## Directions
Repeat the records below word for word, but start at the line that contains "text_box [714, 152, 987, 237]", stop after the last line, and include nothing else.

********

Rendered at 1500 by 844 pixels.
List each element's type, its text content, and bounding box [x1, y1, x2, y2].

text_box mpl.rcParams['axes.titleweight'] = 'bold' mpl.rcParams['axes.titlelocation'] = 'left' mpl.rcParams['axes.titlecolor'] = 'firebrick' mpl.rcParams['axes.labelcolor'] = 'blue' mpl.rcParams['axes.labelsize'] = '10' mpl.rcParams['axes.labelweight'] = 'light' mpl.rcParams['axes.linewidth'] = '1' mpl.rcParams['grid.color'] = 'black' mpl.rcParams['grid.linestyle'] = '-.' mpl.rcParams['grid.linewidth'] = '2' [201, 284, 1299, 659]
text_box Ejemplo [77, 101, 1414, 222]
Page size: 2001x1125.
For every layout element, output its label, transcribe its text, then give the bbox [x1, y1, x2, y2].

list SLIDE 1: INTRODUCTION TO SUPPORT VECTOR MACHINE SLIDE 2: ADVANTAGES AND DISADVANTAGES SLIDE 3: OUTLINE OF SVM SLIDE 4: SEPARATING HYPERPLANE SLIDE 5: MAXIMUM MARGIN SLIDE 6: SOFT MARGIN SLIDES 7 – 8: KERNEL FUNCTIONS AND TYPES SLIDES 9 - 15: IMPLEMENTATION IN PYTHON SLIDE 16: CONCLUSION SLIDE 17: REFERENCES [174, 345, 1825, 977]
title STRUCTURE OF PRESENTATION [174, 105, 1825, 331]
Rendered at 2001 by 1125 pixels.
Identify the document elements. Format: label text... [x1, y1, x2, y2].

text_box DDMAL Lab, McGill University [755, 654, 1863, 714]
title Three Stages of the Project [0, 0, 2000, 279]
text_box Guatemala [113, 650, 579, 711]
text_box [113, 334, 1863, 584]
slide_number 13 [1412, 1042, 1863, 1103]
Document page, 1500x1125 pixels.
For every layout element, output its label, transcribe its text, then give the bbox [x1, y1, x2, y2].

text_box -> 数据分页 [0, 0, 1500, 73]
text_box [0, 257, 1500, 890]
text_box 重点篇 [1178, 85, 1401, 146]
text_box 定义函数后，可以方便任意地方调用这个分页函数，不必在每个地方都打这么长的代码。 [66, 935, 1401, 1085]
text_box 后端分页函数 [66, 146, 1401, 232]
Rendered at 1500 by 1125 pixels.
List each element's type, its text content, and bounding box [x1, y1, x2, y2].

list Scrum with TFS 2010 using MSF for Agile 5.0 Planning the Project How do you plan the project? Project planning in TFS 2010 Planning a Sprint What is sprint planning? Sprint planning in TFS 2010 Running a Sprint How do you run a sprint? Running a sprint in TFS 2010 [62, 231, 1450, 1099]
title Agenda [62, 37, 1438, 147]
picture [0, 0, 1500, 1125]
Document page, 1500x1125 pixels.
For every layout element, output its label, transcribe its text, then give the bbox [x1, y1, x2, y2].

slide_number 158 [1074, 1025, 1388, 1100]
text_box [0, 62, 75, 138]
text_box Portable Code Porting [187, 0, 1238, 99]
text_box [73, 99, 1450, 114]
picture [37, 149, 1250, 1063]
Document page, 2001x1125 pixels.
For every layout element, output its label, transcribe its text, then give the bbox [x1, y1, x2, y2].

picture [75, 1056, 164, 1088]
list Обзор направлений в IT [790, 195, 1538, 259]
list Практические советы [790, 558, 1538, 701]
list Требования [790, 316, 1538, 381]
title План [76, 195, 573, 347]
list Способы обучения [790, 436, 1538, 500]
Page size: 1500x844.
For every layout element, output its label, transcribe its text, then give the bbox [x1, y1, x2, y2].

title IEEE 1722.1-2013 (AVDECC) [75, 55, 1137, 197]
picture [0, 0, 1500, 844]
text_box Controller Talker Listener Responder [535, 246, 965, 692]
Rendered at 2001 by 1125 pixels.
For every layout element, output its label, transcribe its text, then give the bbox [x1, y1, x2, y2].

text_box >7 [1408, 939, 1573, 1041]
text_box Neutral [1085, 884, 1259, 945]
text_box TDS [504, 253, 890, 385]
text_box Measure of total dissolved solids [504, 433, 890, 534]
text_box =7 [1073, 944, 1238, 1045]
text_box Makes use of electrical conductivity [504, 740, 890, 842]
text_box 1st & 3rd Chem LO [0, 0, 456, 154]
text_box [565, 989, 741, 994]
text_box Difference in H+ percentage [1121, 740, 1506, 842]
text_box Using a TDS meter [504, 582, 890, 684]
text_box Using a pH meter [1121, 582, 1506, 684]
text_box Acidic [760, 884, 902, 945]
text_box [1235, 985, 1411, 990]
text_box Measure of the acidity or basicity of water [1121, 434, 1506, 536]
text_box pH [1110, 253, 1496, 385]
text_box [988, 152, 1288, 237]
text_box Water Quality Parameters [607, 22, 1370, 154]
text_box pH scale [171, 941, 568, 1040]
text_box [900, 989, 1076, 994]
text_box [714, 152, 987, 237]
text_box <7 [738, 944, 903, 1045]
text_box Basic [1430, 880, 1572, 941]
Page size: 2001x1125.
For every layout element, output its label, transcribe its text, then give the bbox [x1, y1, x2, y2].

********

## Exercise answer
text_box [714, 152, 987, 237]
text_box <7 [738, 944, 903, 1045]
text_box Basic [1430, 880, 1572, 941]
Page size: 2001x1125.
For every layout element, output its label, transcribe its text, then give the bbox [x1, y1, x2, y2].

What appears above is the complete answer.